See his Reflections on the Cinema (tr. 1953) and Cinema Yesterday and Today, ed. by R. C. Dale (1972).

Clair, René

 

(real name, René Chomette). Born Nov. 11, 1898, in Paris. French motion-picture director and screenwriter. Member of the Académie Française (1960).

Clair’s art reached its full flower in the 1920’s and 1930’s. His first film, The Crazy Ray (1923), was a comedy with a whimsical, fanciful plot, and subsequent films—for example, L’Entr’acte (1924)—were in the same spirit.

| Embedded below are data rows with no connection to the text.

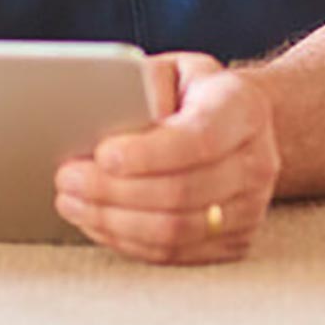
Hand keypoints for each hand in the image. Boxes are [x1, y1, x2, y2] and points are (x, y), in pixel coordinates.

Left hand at [54, 53, 278, 264]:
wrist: (239, 128)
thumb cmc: (193, 95)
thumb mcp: (173, 71)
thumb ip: (145, 86)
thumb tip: (109, 115)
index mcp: (243, 109)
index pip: (198, 140)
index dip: (148, 154)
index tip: (102, 154)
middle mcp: (257, 161)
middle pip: (182, 191)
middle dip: (114, 190)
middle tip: (67, 178)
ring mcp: (251, 207)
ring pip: (175, 230)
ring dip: (113, 220)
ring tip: (72, 201)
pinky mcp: (234, 240)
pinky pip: (174, 253)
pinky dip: (127, 241)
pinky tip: (98, 222)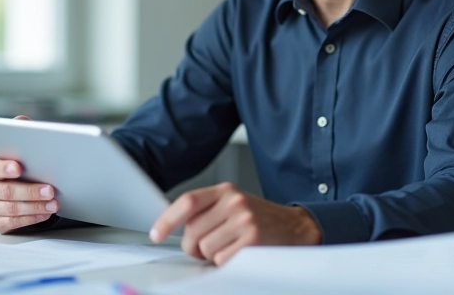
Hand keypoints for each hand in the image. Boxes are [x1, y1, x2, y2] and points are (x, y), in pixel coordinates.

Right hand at [0, 115, 58, 232]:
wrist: (12, 191)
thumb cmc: (18, 169)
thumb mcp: (18, 150)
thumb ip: (19, 132)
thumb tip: (22, 121)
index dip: (5, 167)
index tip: (19, 167)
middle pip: (6, 191)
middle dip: (30, 191)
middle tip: (50, 190)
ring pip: (11, 209)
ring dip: (35, 207)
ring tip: (53, 203)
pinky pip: (13, 223)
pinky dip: (31, 218)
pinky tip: (44, 214)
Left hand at [149, 182, 320, 265]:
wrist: (296, 228)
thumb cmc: (260, 220)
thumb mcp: (233, 205)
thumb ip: (208, 211)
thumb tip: (175, 229)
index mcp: (225, 190)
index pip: (188, 202)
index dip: (167, 219)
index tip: (156, 234)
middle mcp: (234, 201)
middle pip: (192, 231)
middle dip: (194, 247)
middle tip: (206, 249)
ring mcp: (244, 219)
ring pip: (205, 248)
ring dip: (212, 256)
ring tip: (228, 249)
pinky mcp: (252, 239)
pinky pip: (221, 259)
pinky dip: (226, 262)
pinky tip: (238, 254)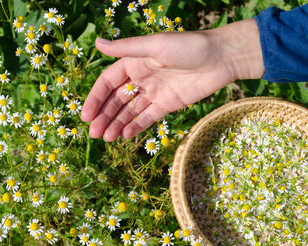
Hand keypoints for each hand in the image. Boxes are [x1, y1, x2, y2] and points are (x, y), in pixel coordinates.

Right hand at [81, 19, 263, 140]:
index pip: (107, 83)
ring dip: (117, 125)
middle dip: (104, 117)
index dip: (95, 99)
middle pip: (116, 101)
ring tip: (106, 139)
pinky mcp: (168, 104)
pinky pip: (148, 118)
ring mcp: (154, 92)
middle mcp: (141, 78)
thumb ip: (126, 48)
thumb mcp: (154, 45)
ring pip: (130, 112)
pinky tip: (125, 137)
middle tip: (93, 134)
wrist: (221, 58)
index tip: (85, 116)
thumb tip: (97, 44)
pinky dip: (136, 127)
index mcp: (134, 62)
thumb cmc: (188, 45)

He also directed The Italian Straw Hat (1927), based on a comedy by E. Labiche, and Two Timid Souls (1928). Sous les Toits de Paris (1930), a sensitive musical comedy that combined subtle humor with lyrical sadness, was a landmark in French cinema. A Nous la liberté! (1932) and The Last Billionaire (1934) had elements of the grotesque and social satire.

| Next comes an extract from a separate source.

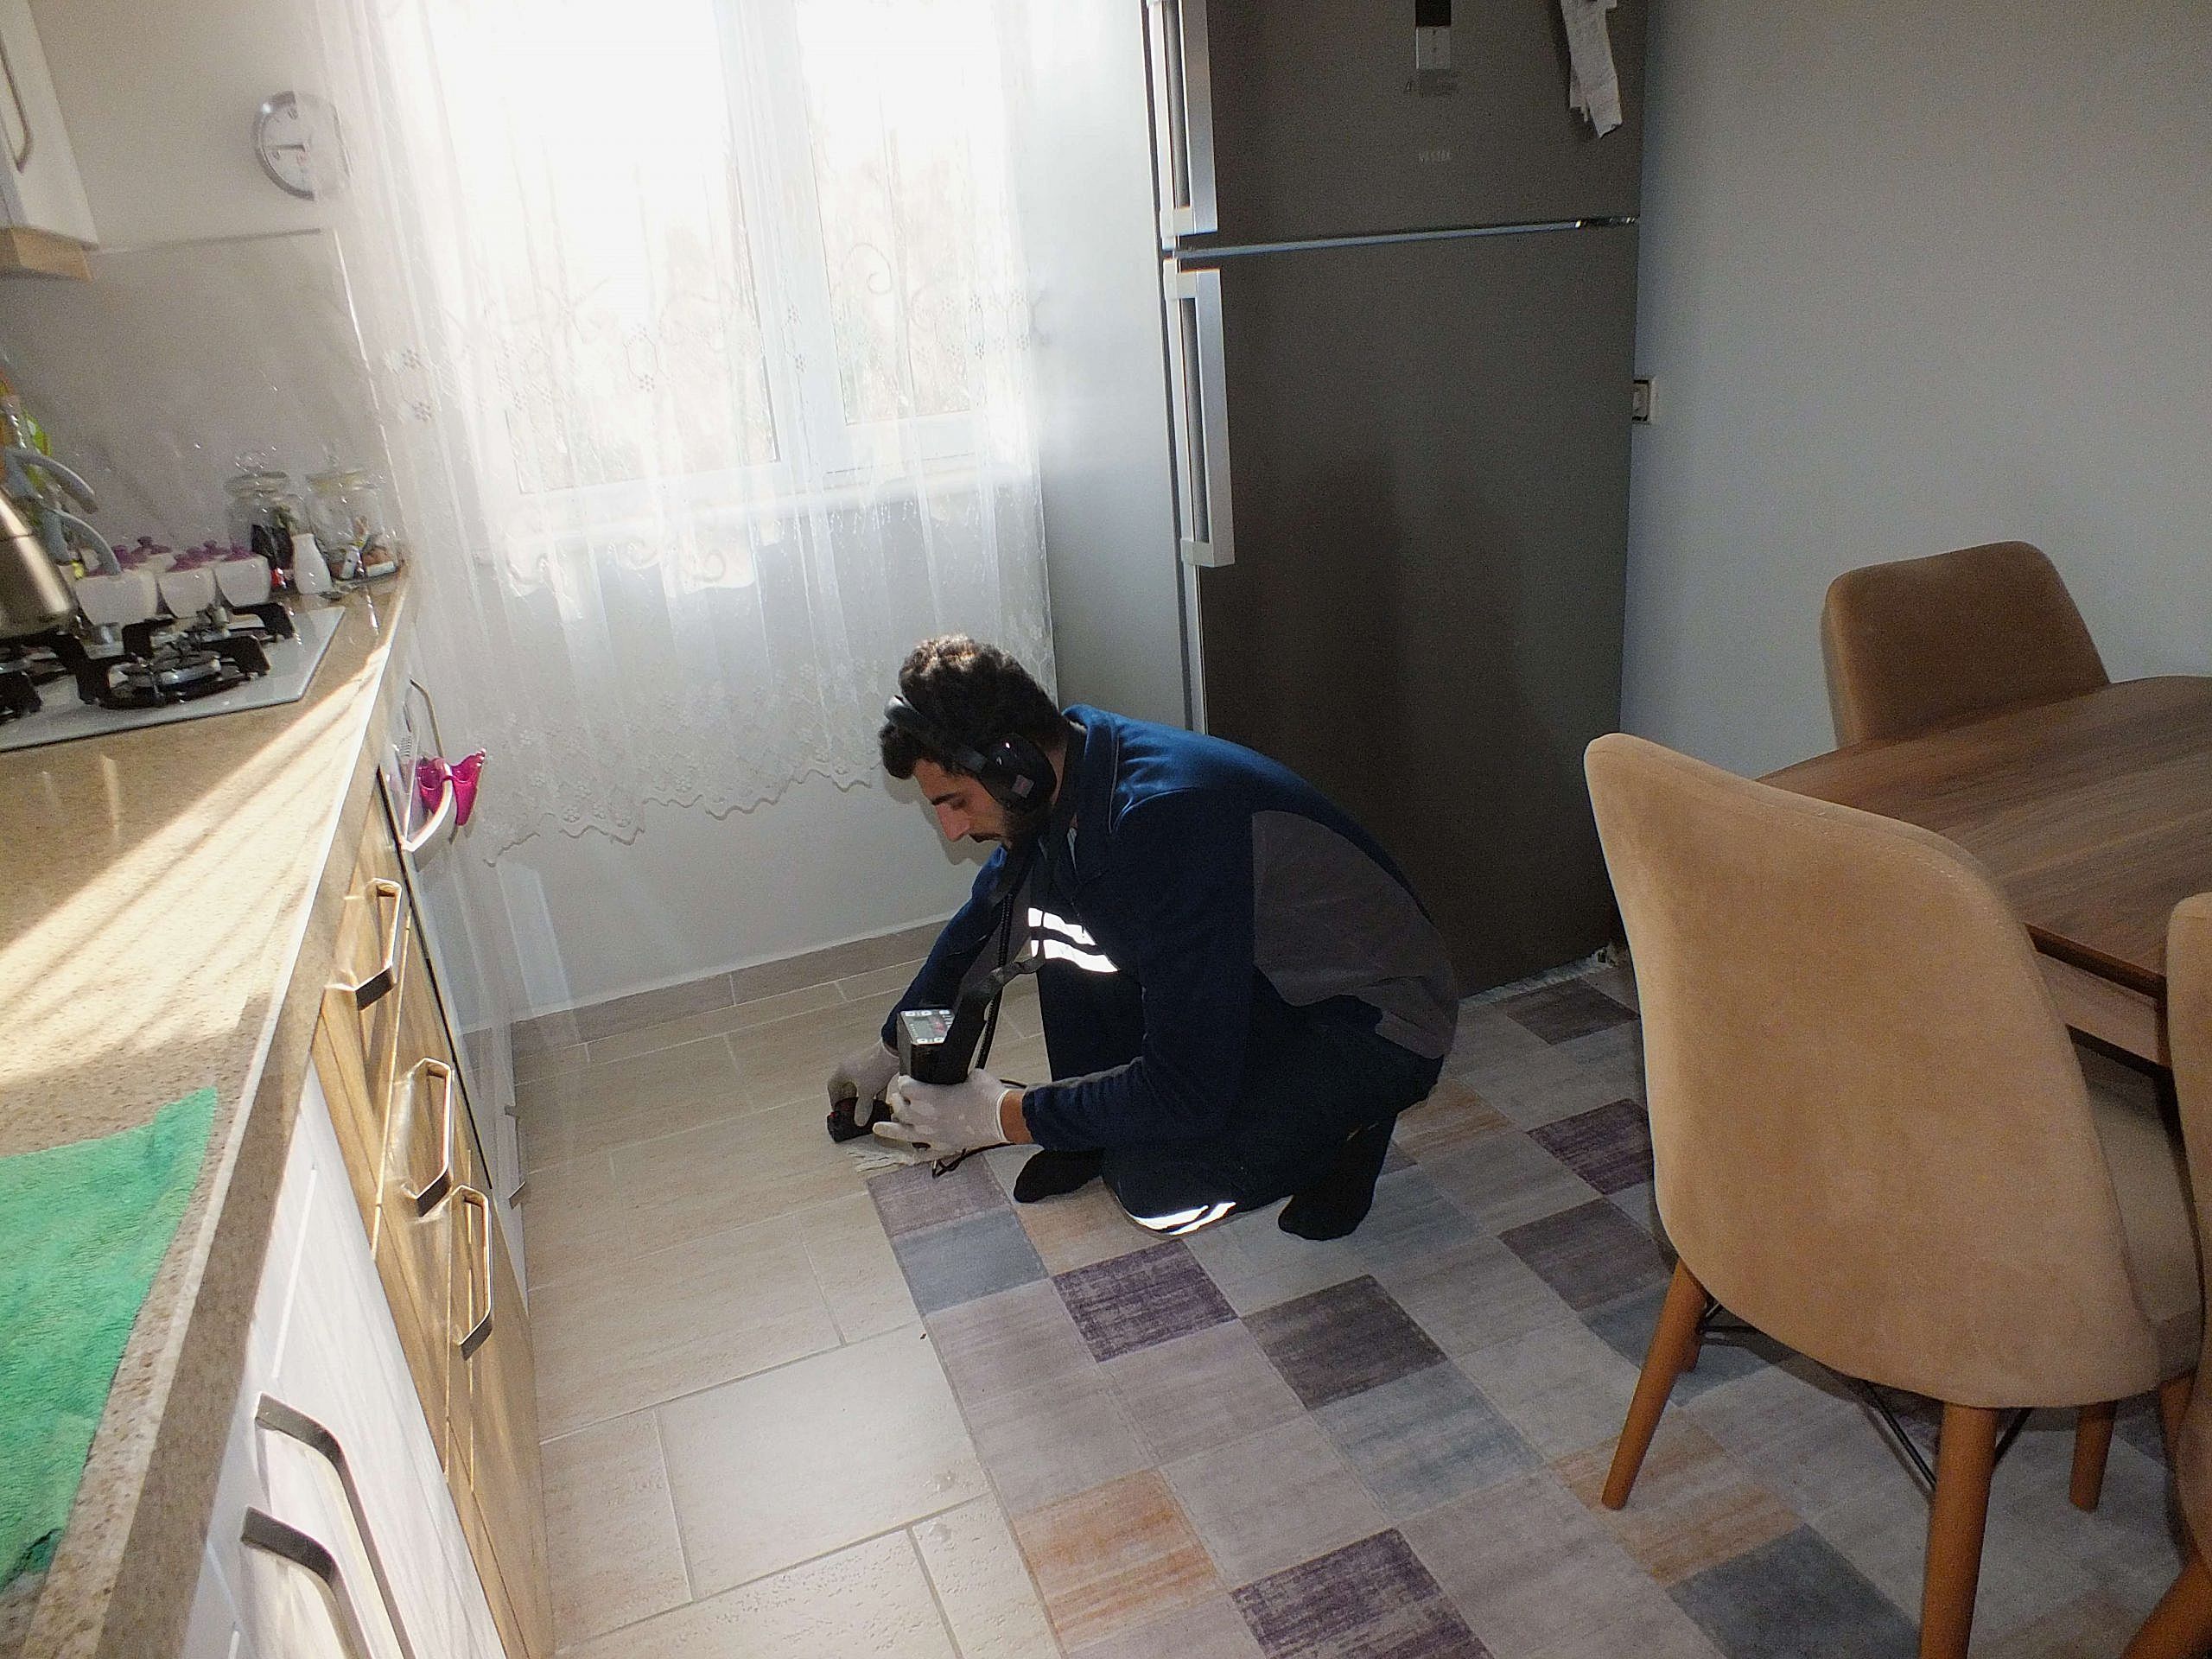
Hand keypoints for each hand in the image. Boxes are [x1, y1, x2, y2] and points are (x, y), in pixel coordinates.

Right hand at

In the mid-1930’s, Clair worked in Great Britain (the comedy The Ghost Goes West, 1936, and Break the News, 1938) and in the USA (I Married a Witch, 1942). He returned to France in 1947, directing the lyrical comedy Silence Is Golden (1947) and the philosophical drama Beauty and the Devil (1950), a modern version of the Faust legend. Clair dealt with the juxtaposition of dreams and reality in Beauties of the Night (1952).

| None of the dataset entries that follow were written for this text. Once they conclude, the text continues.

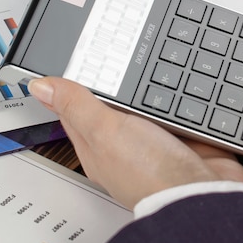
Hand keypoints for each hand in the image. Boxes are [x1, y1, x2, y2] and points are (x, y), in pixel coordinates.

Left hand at [28, 77, 242, 209]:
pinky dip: (180, 94)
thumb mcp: (104, 131)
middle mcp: (126, 143)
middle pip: (115, 102)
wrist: (202, 193)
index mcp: (97, 145)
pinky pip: (179, 106)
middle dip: (116, 78)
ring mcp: (157, 139)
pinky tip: (179, 80)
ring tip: (147, 57)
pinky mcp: (184, 135)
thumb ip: (76, 105)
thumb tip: (40, 85)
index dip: (73, 82)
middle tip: (114, 50)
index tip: (74, 58)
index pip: (76, 108)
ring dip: (151, 84)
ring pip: (149, 101)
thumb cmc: (150, 175)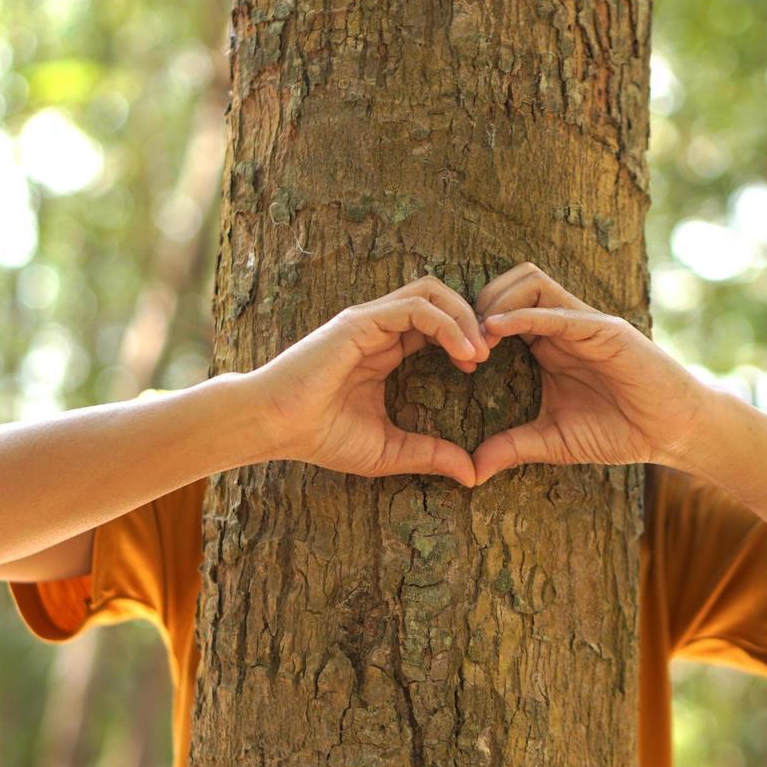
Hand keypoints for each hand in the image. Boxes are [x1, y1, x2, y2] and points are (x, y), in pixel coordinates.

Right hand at [252, 275, 491, 485]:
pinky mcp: (360, 322)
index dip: (465, 336)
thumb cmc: (320, 437)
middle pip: (439, 297)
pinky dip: (448, 325)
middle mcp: (379, 328)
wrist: (274, 428)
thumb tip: (472, 474)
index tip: (482, 367)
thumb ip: (430, 455)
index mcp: (385, 349)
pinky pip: (415, 308)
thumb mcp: (389, 450)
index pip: (436, 323)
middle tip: (492, 353)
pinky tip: (464, 355)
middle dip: (473, 319)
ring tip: (481, 353)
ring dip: (465, 317)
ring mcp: (369, 321)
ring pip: (431, 292)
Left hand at [471, 263, 709, 485]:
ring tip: (479, 340)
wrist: (672, 432)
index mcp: (547, 344)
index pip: (501, 309)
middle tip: (461, 345)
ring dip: (496, 303)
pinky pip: (557, 311)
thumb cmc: (619, 431)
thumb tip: (470, 471)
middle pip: (510, 284)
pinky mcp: (604, 329)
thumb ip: (513, 447)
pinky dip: (523, 316)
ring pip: (530, 282)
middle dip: (477, 306)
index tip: (454, 360)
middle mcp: (563, 325)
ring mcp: (583, 322)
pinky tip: (497, 332)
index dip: (471, 327)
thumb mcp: (553, 441)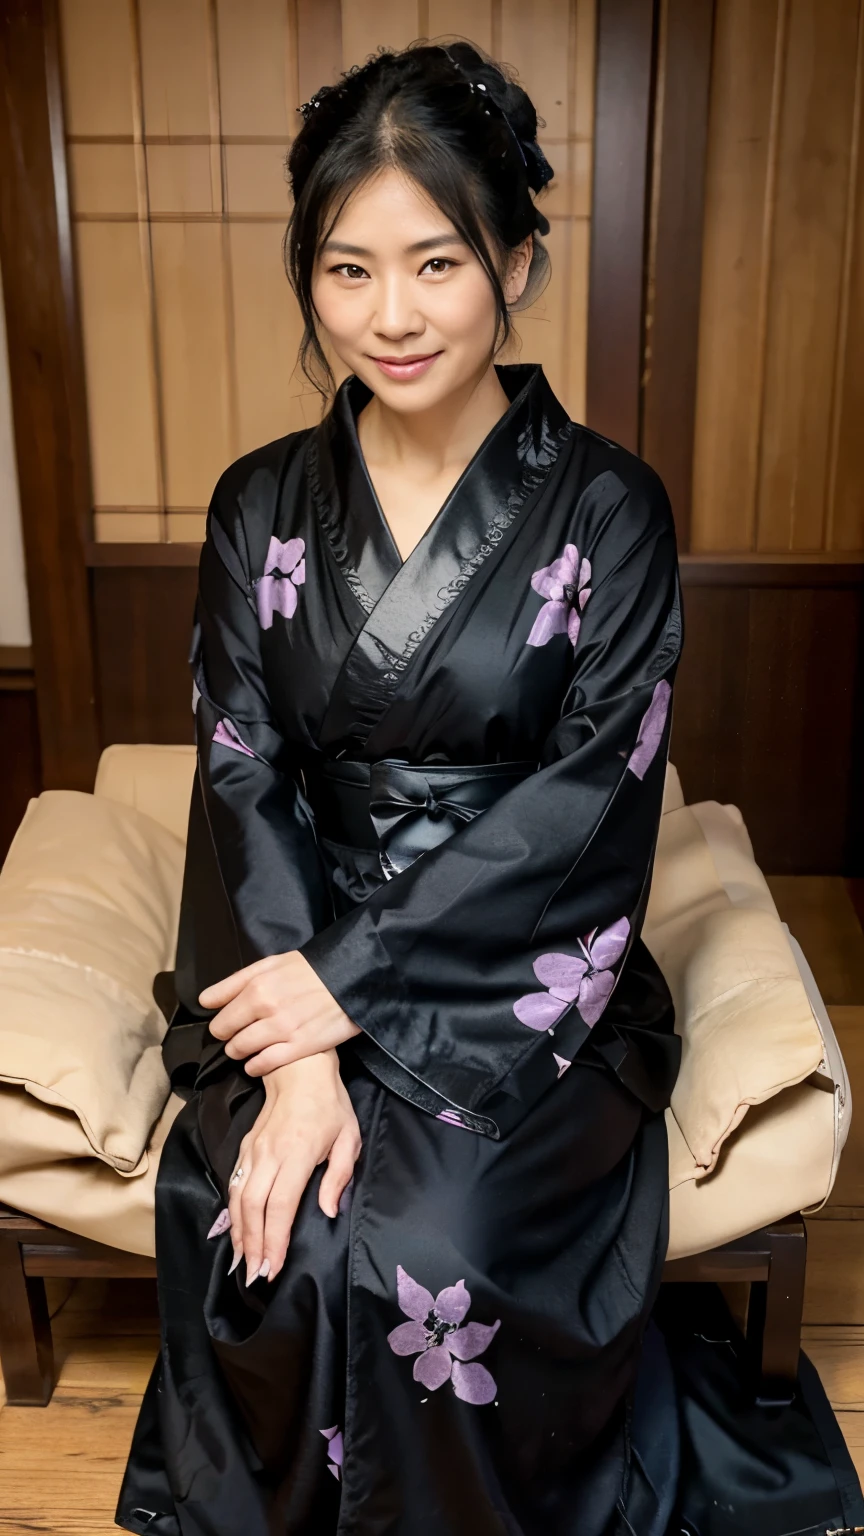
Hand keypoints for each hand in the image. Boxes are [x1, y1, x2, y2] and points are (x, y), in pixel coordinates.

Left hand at [201, 950, 359, 1075]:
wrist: (350, 977)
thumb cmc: (309, 969)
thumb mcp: (270, 965)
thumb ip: (234, 983)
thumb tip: (205, 1001)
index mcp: (257, 989)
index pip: (222, 1021)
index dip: (221, 1026)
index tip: (228, 1026)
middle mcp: (267, 1011)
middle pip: (231, 1039)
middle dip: (231, 1040)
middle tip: (239, 1038)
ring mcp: (284, 1031)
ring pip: (245, 1052)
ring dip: (242, 1053)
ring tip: (249, 1049)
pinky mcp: (301, 1047)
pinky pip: (266, 1064)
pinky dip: (257, 1066)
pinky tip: (259, 1062)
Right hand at [225, 1051, 360, 1284]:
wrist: (299, 1071)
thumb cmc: (330, 1106)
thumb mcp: (348, 1138)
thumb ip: (338, 1176)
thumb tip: (328, 1211)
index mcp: (297, 1153)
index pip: (280, 1204)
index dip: (274, 1240)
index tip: (272, 1268)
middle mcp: (269, 1154)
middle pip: (253, 1208)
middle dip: (252, 1245)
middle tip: (254, 1277)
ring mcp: (253, 1151)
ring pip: (238, 1199)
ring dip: (238, 1233)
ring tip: (241, 1263)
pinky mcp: (244, 1148)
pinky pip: (234, 1185)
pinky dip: (233, 1213)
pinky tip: (236, 1232)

Clair’s affinity for provincial city life is evident in the lyrical and humorous Les Grandes Manoeuvres (1955), for the low life of Paris in Porte des Lilas (1957; known in the USSR as On the Outskirts of Paris), and for peasants in All the Gold in the World (1961). As a director, Clair sought to counteract the prosaic grayness of bourgeois life with the elegance and wit of poetic invention. He wrote the screenplays for several of his films.

WORKS

Razmyshleniia o kinoiskusstve. Moscow, 1958. (Translated from French.)

REFERENCES

Leprohon, P. Sovremennye frantsuzskie kinorezhissery. Moscow, 1960. (Translated from French.)
Avenarius, G. “Rene Kler.” In the collection Frantsuzskoe kinoiskusstvo. Moscow, 1960.
Braginskii, A. V. Rene Kler. Moscow, 1963.